Soon after my return from Leyden, I was recommended by my good
 master, Mr. Bates, to be surgeon to the Swallow, Captain Abraham
 Pannel, commander; with whom I continued three years and a half,
 making a voyage or two into the Levant, and some other parts.  When
 I came back I resolved to settle in London; to which Mr. Bates, my
 master, encouraged me, and by him I was recommended to several
 patients.  I took part of a small house in the Old Jewry; and being
 advised to alter my condition, I married Mrs. Mary Burton, second
 daughter to Mr.

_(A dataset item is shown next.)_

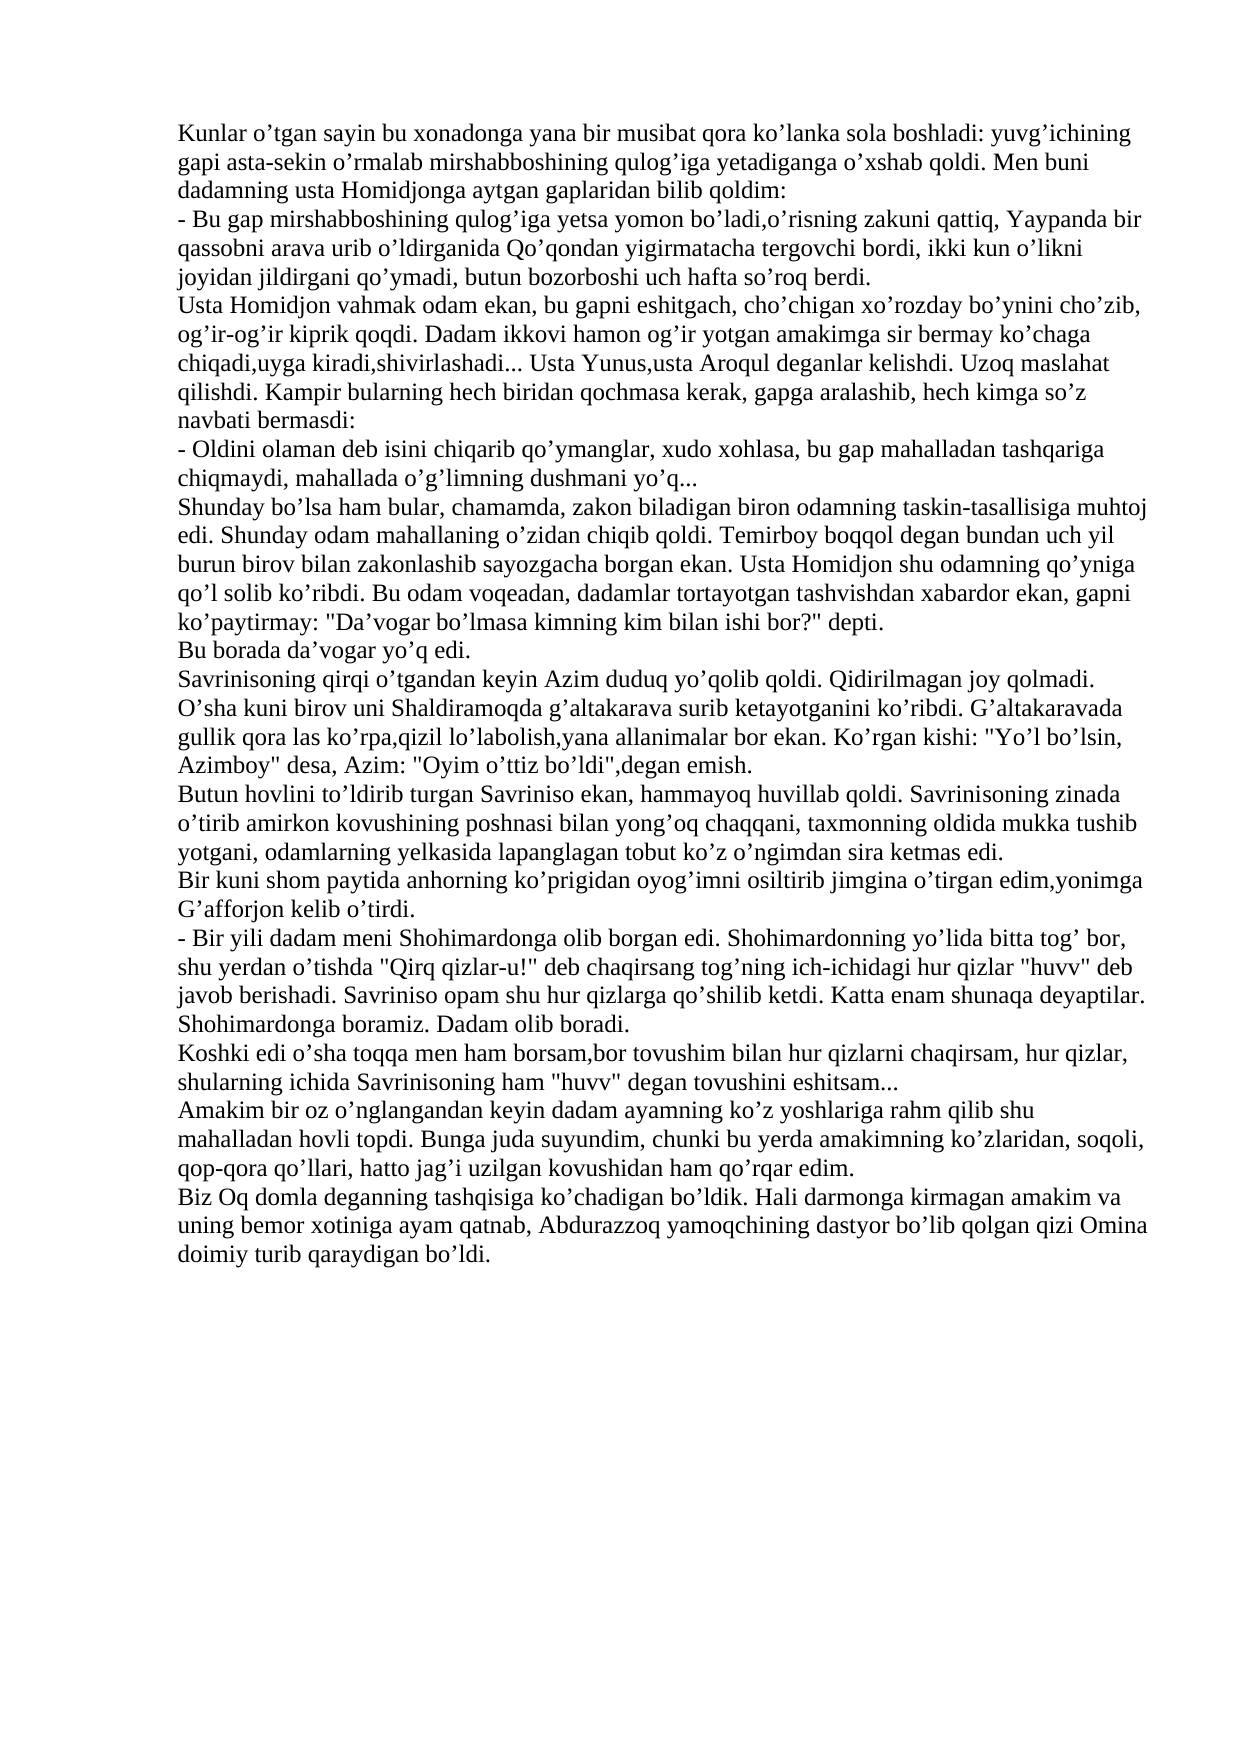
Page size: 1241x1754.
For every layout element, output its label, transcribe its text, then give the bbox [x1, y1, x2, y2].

Edmund Burton, hosier, in Newgate-street, with whom
 I received four hundred pounds for a portion. 
But my good master Bates dying in two years after, and I having few
 friends, my business began to fail; for my conscience would not
 suffer me to imitate the bad practice of too many among my
 brethren.  Having therefore consulted with my wife, and some of my
 acquaintance, I determined to go again to sea.  I was surgeon
 successively in two ships, and made several voyages, for six years,
 to the East and West Indies, by which I got some addition to my
 fortune.  My hours of leisure I spent in reading the best authors,
 ancient and modern, being always provided with a good number of
 books; and when I was ashore, in observing the manners and
 dispositions of the people, as well as learning their language;
 wherein I had a great facility, by the strength of my memory.